恐惧是每个生灵都有的生灵本能之一,对于它们来说,这是一种保护自我的本能。毕竟只有知道恐惧,才会知道退却,知道躲闪,为自己避开危险。
白夜也并非是不会恐惧,在很久很久之前的时候,他同样也会有恐惧的情绪。可是他的经历决定了今天的他,换做是他生命最初的那三年,他每一天都是在恐惧之中度过的。
但是在后来,那盛开在墨土的大蒲公英早就已说明了一切。今时今日,他已今非昔比。他是白夜,曾是墨承,似是樊离……现在,他要承受一场劫了。
在承受这场大劫之前,他曾竭力地说过一些张狂的话语,可是他之所以要这样做,也不过就是为了让这场大劫来的更为猛烈而已。在白夜看来,劫难愈是难渡,收益便愈是可观。
“咔嚓——”
距离上一次雷声响起,似乎也仅仅只不过是过去了几息的时间而已。然而这几息的时间还尚且没有过去,随着一片璀璨白光的闪耀,在那阵法的上空,却是有一道雷霆降临。
“轰——”
白炽的电芒仿若是一条条银色的小蛇,它于转瞬之间便爬遍了白夜身躯的每个角落。而在这个时候,强烈无比的痛苦之感也同样充斥在他身躯中的每个角落里。
“小雅,不必隐藏了。”
“好的,公子。”
泫雅很是温柔,听见白夜的话以后,她的回应是相当的柔和。但是实际上,她做出来的事情可是一点都不温柔。在她温柔地回应白夜的时候,她便已经开始释放她的气息。

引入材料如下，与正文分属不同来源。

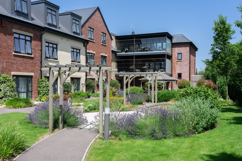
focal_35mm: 34
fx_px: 229
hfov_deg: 55.8
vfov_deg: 38.9
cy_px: 80
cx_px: 121
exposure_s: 1/320
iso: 100
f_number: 9
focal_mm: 34
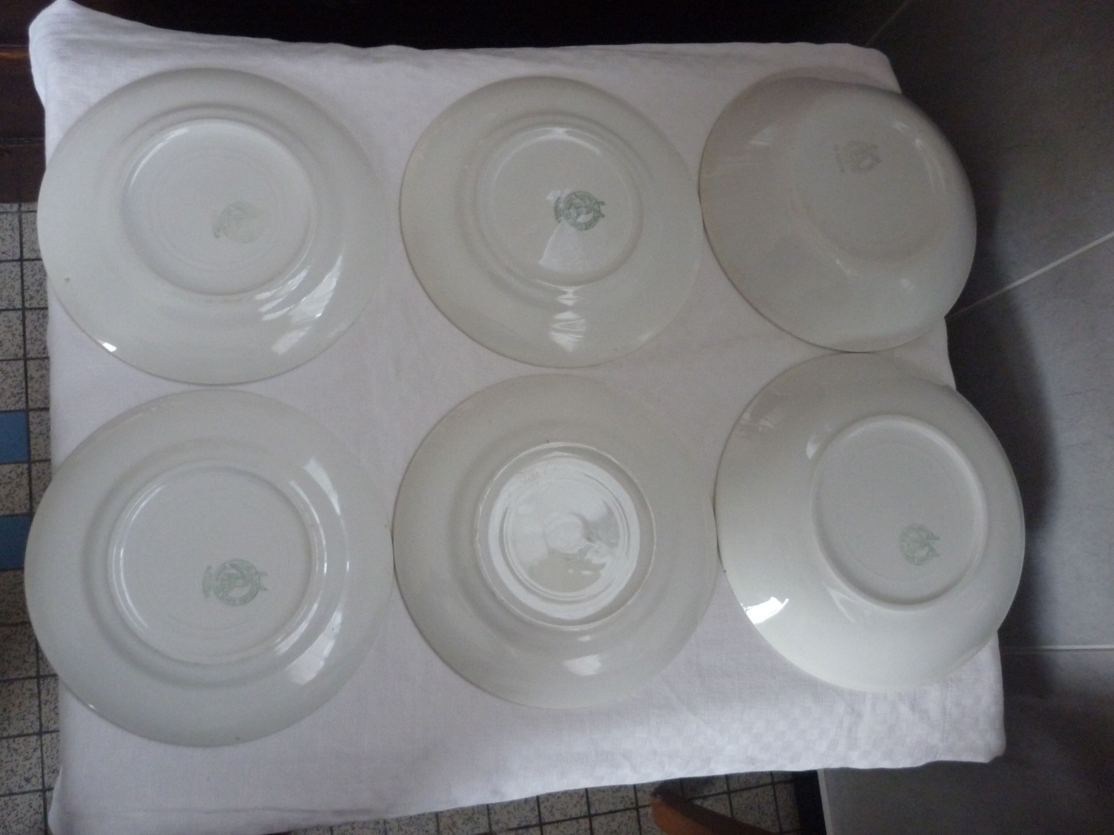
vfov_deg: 42.9
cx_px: 557
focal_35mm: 33
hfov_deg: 55.4
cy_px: 418
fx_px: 1062
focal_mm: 5.5
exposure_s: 1/25
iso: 400
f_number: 2.8
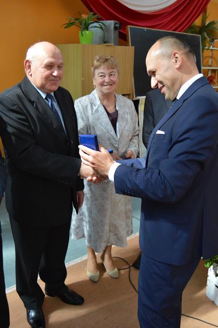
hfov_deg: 38.3
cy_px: 164
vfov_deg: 55.2
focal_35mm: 34
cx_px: 109
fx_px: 314
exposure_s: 1/500
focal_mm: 23
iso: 2800
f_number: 3.8
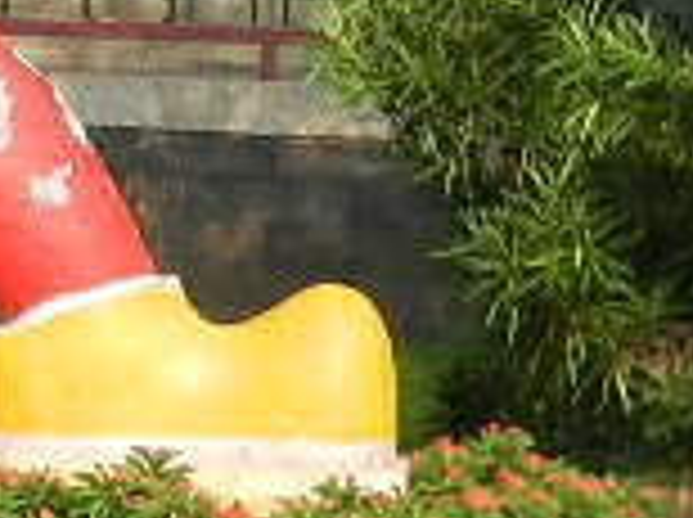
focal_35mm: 705
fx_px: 14092
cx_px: -1026
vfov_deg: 2.1
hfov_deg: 2.8
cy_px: -527
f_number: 5
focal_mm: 19.1
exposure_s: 1/400
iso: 160
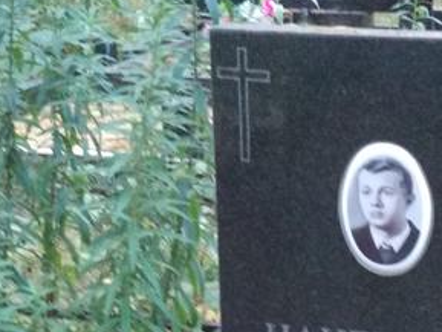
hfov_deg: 13.4
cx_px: 479
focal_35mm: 144
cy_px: 378
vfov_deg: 10.2
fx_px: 1839
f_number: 2.6
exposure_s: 1/30
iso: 1000
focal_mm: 5.99
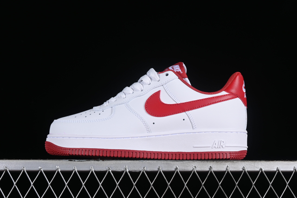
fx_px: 619
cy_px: 99
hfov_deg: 27.0
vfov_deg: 18.2
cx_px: 148
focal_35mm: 75
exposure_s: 1/100
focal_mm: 50
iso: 160
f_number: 8
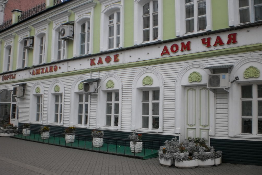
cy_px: 86
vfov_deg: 35.1
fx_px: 277
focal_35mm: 38
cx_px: 130
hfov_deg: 50.7
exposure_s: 1/160
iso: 100
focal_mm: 6.3
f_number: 3.1
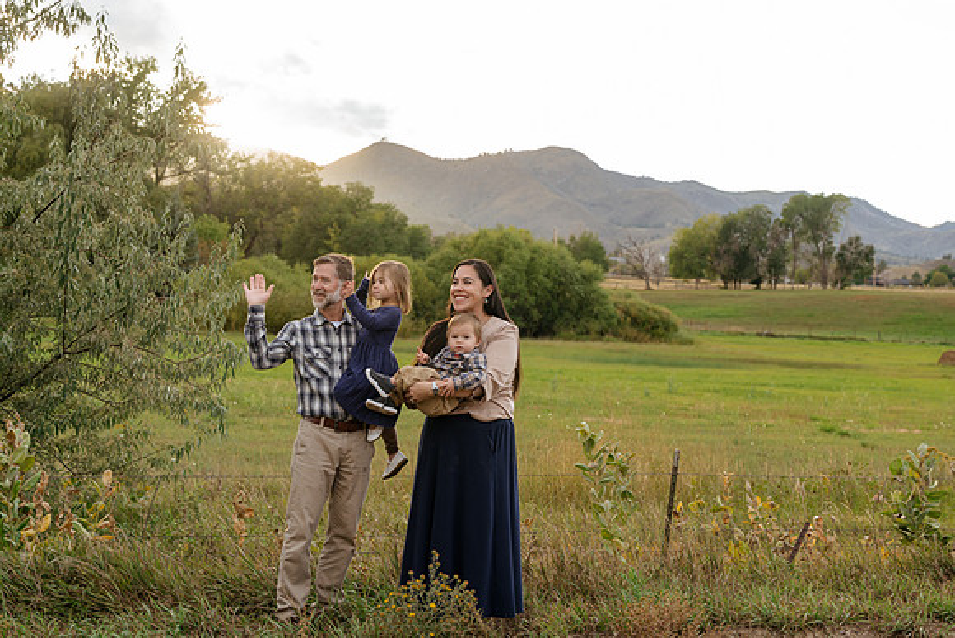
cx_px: 478
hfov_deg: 28.8
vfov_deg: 19.5
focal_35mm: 70
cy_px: 319
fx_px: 1857
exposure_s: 1/200
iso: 640
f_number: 5.6
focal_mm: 70
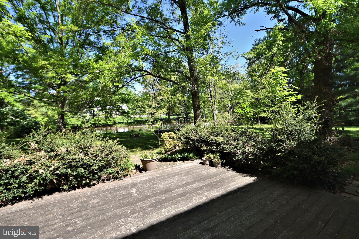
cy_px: 120
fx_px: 150
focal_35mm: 15
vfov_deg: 77.3
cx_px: 180
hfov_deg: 100.4
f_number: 4.5
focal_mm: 10
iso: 250
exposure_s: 1/1000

就因为她的这个举动,天穹深处才刚刚要开始闪烁的一抹银色光华,硬生生地消逝于无形了。这应该可以算作是白夜要承受的第二道劫雷,但是因为泫雅的入劫,它又沉寂了。
这种沉寂在其他人看来可算不得什么好的征兆,甚至直接就是作死的行为。在其他人看来,这场由白夜自己引起的大劫本就是恐怖无比的存在。

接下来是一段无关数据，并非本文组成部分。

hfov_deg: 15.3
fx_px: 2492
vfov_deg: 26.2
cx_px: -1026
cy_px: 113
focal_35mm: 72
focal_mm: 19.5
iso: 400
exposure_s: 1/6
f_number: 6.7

可是现在,看白夜这家伙的作为,他好像是在承受了第一道劫雷之后,对这第一道劫雷的威能不怎么满意的样子?不然的话,他何苦如此。
要知道,让泫雅随他一起入劫这种事情,简直就是直接地将这雷劫的威能提升了不止一个层次。这是一种可怕的增长,它可以算是呈几何倍数的那种速度在增长。
而就算再一次重新地去酝酿第二道劫雷,那天穹深处的劫云也没用多少时间。一息,两息、三息……十息的时间过去了,二十息的时间过去了。

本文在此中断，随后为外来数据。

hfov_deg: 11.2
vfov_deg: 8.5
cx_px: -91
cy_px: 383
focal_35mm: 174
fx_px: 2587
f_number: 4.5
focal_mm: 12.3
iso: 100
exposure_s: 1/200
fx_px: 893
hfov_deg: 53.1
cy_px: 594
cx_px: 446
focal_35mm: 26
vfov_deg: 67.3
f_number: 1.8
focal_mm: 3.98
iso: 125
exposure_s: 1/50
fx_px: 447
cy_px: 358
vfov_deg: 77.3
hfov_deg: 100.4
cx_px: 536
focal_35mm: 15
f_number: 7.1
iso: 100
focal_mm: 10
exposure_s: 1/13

终于,在第二十二息的时候,伴随着一道普照了整片昊离神城的光辉突然乍现,以及一声震动整片寰宇的沉闷响声响彻在白夜的头顶上空,又一道雷霆猛然降临。
轰然巨响声中,依旧为那神链禁锢着的白夜被那道雷霆给瞬间吞噬了。而在这个时候,距离白夜甚远的十个渡劫修士却是有些失望。
他们并没有如愿,没有听见想象中白夜不停哀嚎的声音。他们听见的,只有那轰然作响的可怕雷音。而在这个时候,他们是十个人共同掌控此阵,所以他们也抽不开身来。
纵然他们几个人想要对白夜面对的这场大劫造成什么影响,他们唯一可行的办法便是通过这阵法,来扩大雷劫的威能。而就算是这样做,也需要他们付出诸多代价。
他们原本想的事情很简单,就是通过这阵法引发劫雷降临,将白夜镇杀。可是现如今劫雷真的来了,他们却是发现,自己好像掌控不了这劫雷,便只能帮助它,扩大一下威能。